Activity 1:
In the passage on the Este culture, switch "Celts" to "Gauls" and write the passage out again, starting with "The evolution of" and going on through "so-called Alphabet Tablets.".
Activity 2:
Answer these questions from the passage on the Este culture:
(a) Of what so-called art was Este the center?
(b) About how many inscriptions in the Venetic script did archaeologists find?
(c) To which god or goddess did the Este people have a large shrine?
Activity 3:
Carry the passage on the Este culture forward, starting after its final sentence.

Text block:
The Este culture existed next to the Villanovan Culture in the Bologna area and the Golasecca culture in the western Po Valley. It was influenced by the Urnfield culture contemporary to the Hallstatt period. Este had artistic and technical influence on the Hallstatt region to the north and the Etruscan civilization to the south. Este was the center of the so-called situlae art. In particular, situlas decorated with horizontal rows of animals and human figures are characteristic of this culture. One of the most famous of these is the Benvenuti Situla (600 BC).

The evolution of the bronze foil works can be traced to the end of the 4th century BC. The Este culture withstood the invasion of the Celts, and was only later absorbed by Rome.

Several archaeological discoveries provide evidence that Este was an important centre of Venetic culture from the 7th to the 4th century BC. They had a large shrine to the god or goddess Reitia and a school for scribes. Archaeologists found next to small bronze statues, tools, vases and money, some 200 inscriptions in the Venetic script and the so-called Alphabet Tablets.

Excerpted data:
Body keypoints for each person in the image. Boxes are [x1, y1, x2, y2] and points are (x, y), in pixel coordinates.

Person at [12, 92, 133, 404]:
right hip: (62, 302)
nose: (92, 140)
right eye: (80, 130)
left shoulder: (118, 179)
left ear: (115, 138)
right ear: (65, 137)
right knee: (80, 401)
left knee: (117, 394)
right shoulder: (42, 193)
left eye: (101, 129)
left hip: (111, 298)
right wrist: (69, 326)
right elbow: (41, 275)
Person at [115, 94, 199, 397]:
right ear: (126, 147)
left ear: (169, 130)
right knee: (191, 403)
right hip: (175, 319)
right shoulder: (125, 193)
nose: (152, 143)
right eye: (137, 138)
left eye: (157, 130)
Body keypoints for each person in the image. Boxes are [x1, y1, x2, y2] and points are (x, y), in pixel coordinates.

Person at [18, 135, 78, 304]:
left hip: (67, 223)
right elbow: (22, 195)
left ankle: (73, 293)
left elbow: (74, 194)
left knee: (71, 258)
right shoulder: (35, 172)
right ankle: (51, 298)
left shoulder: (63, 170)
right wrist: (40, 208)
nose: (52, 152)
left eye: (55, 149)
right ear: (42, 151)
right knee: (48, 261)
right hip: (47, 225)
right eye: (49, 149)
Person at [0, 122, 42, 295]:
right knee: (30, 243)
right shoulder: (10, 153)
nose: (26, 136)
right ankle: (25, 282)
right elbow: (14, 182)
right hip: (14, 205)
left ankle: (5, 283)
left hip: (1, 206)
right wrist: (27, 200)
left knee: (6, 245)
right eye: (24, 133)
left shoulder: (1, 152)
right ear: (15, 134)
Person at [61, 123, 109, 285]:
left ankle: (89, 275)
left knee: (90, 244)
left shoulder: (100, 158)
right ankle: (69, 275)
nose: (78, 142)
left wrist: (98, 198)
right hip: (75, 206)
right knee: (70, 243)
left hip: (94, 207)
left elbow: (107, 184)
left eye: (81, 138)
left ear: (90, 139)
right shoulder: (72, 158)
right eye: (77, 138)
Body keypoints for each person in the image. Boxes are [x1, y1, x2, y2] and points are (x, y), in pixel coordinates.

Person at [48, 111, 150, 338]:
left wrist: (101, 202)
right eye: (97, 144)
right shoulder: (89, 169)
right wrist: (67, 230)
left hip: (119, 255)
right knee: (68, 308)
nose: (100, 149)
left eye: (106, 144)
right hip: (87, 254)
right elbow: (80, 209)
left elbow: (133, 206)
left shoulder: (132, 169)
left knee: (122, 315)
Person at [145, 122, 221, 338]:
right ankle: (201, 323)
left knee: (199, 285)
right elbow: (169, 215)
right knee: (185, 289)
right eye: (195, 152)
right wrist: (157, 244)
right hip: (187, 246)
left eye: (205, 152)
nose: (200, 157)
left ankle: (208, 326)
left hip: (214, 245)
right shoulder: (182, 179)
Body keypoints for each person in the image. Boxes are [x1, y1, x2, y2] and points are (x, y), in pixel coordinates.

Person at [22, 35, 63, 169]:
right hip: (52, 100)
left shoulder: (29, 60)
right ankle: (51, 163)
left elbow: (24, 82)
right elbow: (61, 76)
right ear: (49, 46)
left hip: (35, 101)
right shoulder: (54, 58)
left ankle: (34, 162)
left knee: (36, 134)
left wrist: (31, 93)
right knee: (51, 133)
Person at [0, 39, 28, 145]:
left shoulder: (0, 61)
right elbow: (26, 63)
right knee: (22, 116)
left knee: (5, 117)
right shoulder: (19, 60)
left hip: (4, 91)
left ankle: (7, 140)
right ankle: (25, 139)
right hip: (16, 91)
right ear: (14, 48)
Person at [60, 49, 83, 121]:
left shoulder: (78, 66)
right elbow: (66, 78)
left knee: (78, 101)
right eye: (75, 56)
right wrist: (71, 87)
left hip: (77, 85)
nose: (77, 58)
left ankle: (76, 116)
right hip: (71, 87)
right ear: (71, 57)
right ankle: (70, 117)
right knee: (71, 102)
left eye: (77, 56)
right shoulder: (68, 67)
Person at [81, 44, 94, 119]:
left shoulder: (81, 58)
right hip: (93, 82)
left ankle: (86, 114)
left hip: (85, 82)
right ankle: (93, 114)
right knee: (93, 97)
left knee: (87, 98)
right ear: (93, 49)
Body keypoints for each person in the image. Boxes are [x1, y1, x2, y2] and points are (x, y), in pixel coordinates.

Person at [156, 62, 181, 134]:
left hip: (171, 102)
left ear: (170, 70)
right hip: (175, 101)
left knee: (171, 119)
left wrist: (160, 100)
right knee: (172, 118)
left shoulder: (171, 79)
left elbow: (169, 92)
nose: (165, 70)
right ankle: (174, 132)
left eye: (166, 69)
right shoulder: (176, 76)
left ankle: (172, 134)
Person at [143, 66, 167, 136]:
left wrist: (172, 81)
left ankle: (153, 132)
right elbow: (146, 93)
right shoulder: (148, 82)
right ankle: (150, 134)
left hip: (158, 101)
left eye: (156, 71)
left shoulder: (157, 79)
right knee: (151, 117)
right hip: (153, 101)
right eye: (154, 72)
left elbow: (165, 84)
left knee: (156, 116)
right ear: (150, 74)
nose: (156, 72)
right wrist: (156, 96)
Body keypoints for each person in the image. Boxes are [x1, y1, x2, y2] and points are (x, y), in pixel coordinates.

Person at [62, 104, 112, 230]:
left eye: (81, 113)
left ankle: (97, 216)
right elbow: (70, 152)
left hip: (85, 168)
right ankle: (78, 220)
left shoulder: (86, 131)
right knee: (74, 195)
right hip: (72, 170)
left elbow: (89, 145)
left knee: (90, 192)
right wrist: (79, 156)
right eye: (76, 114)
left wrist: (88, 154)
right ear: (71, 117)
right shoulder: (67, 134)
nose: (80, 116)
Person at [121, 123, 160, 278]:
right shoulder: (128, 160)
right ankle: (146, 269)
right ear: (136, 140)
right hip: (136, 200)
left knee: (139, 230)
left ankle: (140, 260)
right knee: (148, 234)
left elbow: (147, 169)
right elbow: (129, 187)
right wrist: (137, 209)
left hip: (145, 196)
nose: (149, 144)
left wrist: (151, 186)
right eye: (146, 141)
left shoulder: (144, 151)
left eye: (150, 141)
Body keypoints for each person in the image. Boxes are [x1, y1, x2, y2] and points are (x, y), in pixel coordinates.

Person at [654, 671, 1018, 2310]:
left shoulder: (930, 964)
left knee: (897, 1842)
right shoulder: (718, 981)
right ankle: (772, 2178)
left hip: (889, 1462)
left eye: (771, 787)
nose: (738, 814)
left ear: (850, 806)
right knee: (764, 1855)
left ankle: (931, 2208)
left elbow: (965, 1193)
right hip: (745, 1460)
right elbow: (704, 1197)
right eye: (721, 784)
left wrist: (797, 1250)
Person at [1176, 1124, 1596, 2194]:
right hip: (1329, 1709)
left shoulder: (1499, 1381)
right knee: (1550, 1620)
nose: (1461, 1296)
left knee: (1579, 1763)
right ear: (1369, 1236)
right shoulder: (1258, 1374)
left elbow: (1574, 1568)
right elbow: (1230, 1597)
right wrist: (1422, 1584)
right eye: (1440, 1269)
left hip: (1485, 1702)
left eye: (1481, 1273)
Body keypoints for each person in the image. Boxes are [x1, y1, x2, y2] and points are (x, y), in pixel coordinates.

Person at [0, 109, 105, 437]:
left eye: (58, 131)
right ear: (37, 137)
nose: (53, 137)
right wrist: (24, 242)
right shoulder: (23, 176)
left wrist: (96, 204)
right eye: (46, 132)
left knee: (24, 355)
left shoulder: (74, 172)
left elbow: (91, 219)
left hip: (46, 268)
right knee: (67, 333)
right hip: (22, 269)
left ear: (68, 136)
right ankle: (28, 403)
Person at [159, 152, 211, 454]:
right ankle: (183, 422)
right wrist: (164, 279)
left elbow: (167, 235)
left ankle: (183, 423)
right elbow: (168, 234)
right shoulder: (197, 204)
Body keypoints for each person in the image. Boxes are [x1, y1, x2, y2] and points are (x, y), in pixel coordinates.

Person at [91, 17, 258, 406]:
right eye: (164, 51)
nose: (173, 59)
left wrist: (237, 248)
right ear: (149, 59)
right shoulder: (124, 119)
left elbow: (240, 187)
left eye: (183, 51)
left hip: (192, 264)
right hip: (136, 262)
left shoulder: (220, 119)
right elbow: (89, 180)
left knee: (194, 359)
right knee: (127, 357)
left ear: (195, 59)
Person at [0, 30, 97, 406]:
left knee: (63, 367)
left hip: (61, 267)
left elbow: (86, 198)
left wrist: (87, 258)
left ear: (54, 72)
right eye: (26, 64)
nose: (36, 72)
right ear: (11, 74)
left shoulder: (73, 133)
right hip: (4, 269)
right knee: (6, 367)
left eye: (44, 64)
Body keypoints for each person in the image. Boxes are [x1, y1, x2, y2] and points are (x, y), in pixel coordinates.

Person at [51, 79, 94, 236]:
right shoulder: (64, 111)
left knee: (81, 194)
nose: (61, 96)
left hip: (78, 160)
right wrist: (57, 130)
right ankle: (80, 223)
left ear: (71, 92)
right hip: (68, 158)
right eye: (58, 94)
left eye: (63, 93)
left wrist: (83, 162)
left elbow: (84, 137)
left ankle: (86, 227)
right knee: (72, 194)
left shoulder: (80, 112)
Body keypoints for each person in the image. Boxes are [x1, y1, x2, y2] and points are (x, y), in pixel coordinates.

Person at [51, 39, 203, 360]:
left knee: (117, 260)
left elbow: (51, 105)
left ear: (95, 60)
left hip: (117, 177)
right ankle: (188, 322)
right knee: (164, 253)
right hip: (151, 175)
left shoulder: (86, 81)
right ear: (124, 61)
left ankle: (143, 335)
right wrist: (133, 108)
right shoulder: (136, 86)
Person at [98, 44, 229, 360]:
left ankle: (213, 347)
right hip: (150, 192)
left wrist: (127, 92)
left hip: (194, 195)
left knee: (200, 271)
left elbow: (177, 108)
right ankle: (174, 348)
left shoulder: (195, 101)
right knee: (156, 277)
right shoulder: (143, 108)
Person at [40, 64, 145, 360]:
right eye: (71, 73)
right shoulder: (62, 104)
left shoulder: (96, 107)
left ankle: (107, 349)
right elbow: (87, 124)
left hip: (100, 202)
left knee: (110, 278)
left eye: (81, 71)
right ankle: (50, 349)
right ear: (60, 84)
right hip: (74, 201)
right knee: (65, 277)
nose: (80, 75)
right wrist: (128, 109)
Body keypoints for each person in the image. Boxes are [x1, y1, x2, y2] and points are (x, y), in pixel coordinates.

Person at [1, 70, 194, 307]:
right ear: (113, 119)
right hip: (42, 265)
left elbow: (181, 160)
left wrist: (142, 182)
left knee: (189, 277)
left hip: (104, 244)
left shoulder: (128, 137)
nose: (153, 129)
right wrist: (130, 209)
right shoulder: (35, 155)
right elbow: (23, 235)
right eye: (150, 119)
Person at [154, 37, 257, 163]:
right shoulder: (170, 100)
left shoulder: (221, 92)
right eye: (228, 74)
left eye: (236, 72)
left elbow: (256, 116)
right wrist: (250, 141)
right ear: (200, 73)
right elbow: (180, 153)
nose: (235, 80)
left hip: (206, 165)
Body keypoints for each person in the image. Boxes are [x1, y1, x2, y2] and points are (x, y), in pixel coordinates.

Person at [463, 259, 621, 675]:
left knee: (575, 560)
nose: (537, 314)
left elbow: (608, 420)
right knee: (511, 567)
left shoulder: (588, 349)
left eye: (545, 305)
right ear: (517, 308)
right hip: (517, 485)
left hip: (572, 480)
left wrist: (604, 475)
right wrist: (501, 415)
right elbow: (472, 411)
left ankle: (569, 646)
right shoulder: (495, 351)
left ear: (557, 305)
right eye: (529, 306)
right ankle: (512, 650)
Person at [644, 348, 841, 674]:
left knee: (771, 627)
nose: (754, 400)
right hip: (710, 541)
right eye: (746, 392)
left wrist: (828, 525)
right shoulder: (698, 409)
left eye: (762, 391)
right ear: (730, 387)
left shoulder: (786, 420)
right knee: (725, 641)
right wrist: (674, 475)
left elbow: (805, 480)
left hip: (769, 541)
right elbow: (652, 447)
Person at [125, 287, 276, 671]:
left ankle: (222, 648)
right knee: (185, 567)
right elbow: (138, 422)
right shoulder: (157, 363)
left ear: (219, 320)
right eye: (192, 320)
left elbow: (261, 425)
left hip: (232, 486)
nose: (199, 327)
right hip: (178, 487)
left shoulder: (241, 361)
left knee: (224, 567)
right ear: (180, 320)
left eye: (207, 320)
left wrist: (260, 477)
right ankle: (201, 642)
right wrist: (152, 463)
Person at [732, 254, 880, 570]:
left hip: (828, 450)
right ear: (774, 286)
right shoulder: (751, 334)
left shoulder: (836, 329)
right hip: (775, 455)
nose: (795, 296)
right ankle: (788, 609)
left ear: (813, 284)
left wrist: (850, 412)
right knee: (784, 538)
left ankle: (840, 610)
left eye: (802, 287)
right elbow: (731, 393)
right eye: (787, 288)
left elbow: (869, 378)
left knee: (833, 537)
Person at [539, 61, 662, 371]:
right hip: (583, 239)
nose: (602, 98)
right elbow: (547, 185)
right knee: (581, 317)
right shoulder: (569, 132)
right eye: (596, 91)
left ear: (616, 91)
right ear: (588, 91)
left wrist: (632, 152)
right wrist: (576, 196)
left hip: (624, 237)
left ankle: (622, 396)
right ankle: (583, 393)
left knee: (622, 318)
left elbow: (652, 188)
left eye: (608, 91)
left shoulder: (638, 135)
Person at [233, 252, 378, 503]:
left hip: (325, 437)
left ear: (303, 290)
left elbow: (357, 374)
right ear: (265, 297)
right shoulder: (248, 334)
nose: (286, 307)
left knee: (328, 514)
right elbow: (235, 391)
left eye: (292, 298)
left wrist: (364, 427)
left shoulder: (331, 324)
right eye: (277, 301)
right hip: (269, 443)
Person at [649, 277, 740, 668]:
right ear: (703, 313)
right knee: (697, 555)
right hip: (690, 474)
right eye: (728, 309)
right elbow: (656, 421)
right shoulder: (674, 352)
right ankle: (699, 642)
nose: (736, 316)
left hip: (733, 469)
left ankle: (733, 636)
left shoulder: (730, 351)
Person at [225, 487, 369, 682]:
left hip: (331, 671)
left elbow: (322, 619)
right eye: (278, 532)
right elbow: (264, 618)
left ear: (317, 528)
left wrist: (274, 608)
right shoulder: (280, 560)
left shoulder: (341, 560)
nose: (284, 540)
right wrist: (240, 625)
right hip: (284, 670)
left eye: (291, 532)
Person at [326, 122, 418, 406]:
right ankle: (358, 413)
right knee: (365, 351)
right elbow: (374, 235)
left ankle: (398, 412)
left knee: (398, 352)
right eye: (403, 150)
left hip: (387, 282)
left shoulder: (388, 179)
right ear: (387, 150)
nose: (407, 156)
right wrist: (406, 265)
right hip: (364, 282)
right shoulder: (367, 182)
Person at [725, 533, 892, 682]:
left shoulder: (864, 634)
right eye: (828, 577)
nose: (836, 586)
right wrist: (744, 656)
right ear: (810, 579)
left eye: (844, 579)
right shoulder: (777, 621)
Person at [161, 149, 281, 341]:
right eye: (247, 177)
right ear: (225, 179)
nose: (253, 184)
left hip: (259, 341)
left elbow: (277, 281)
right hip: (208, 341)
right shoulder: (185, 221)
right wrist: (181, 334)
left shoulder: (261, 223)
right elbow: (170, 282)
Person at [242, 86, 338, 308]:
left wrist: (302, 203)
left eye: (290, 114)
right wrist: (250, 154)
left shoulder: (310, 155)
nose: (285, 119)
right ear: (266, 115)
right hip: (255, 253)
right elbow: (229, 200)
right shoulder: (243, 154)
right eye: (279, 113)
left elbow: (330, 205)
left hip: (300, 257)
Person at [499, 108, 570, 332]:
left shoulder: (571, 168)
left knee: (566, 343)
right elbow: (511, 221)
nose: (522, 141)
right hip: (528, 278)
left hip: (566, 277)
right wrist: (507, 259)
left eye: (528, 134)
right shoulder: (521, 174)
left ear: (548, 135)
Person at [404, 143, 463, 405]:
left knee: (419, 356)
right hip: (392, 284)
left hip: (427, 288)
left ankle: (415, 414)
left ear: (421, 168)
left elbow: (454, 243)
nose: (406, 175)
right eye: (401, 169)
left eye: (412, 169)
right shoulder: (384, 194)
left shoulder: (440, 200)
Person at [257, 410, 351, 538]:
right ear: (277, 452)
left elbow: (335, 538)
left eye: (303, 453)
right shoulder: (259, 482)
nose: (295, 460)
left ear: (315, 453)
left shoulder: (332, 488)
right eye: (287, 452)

Result 1:
The evolution of the bronze foil works can be traced to the end of the 4th century BC. The Este culture withstood the invasion of the Gauls, and was only later absorbed by Rome.

Several archaeological discoveries provide evidence that Este was an important centre of Venetic culture from the 7th to the 4th century BC. They had a large shrine to the god or goddess Reitia and a school for scribes. Archaeologists found next to small bronze statues, tools, vases and money, some 200 inscriptions in the Venetic script and the so-called Alphabet Tablets.

Result 2:
(a) Situlae art.
(b) Some 200.
(c) Reitia.

Result 3:
The Veneti (including the Este population) formed a buffer between the Illyrians, whose tribal area was located in the Balkans to the East of Trieste, and the Celts in the Po Valley. They had their own language and culture, which became increasingly open to Greek influence; but it did not imitate the Greek or Etruscan culture. The Veneti continued the tradition of the Este culture, when it expired in Este.

Four archaeological phases may be distinguished: Este I (from 900 to 750 BC); Este II (from 750 to 575 BC), which has an individual character; Este III (from 575 to 350 BC), the climax corresponding to the necropolis at the Certosa of Bologna; and Este IV (from 350 to 182 BC), showing Celtic influences.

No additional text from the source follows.